In this post, I am sharing an easy way of generating a checksum of arbitrary text or content of a file in Node.js.

The checksum (aka hash sum) calculation is a one way process of mapping a large data set of variable length (e.g. message, file), to a smaller data set of a fixed length (hash). The length depends on a hashing algorithm.

Note that one way process means it is not possible to perform a reverse calculation i.e. to compute input data (message, file etc.) out of the checksum value. Even though it is possible to find a message which produces the same checksum (for example using rainbow tables), you will never know if the message is identical to the original one or not.

For checksum generation we can use node crypto module. The module uses createHash(algorithm) to create a checksum (hash) generator. The algorithm is dependent on the available algorithms supported by the version of OpenSSL on the platform. Some examples:

  • md5 for MD5 message-digest algorithm
  • sha1 for SHA-1 is a cryptographic hash function

In order to get a list of all available hash algorithms you can use crypto.getHashes().

var crypto = require('crypto');

crypto.getHashes() // [ 'dsa', 'dsa-sha', ..., 'md5', ... ]

A simple method generating checksum value form static input:

var crypto = require('crypto');

function checksum (str, algorithm, encoding) {
    return crypto
        .createHash(algorithm || 'md5')
        .update(str, 'utf8')
        .digest(encoding || 'hex')
}

checksum('This is my test text');         // e53815e8c095e270c6560be1bb76a65d
checksum('This is my test text', 'sha1'); // cd5855be428295a3cc1793d6e80ce47562d23def

You can also calculate checksum of a file content using following approach. Note that this approach should be used for small files only. Large files should be handled in a different way, which I will describe shortly.

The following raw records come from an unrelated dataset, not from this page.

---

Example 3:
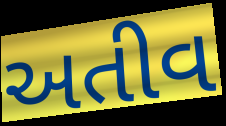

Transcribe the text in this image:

અતીવ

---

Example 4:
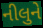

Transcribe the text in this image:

નીલુને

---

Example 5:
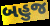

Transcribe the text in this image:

બહુજ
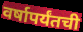
वर्षापर्यंतची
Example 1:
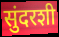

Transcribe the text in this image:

सुंदरशी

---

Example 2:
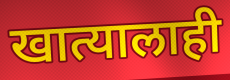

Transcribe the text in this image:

खात्यालाही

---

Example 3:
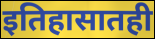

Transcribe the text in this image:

इतिहासातही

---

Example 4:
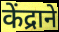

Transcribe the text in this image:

केंद्राने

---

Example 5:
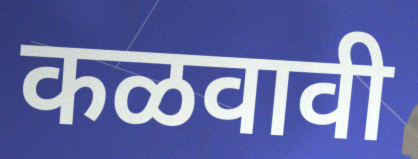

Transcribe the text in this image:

कळवावी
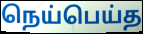
நெய்பெய்த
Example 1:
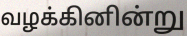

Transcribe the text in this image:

வழக்கினின்று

var crypto = require('crypto'), fs = require('fs');

// checksum function definition as above
// Note that content of the test.dat file is "This is my test text"

fs.readFile('test.dat', function (err, data) {
    checksum(data);         // e53815e8c095e270c6560be1bb76a65d
    checksum(data, 'sha1'); // cd5855be428295a3cc1793d6e80ce47562d23def
});

Let's now check how to handle big files. And how big is big? That obviously depends on the context. Sometimes it might be a few MB and sometimes it might be one GB.

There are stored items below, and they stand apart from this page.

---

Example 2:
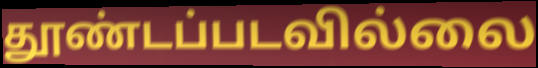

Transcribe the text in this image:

தூண்டப்படவில்லை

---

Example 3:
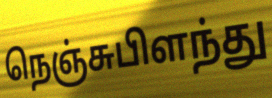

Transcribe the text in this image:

நெஞ்சுபிளந்து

Code snippet is as follows:

var hash = crypto.createHash('md5'), 
    stream = fs.createReadStream('mybigfile.dat');

stream.on('data', function (data) {
    hash.update(data, 'utf8')
})

stream.on('end', function () {
    hash.digest('hex'); // 34f7a3113803f8ed3b8fd7ce5656ebec
})

Note that the hasher (checksum generator) is updated with every chunk of data coming from the file stream (data event) and digest is generated when all the stream data has been consumed (end event).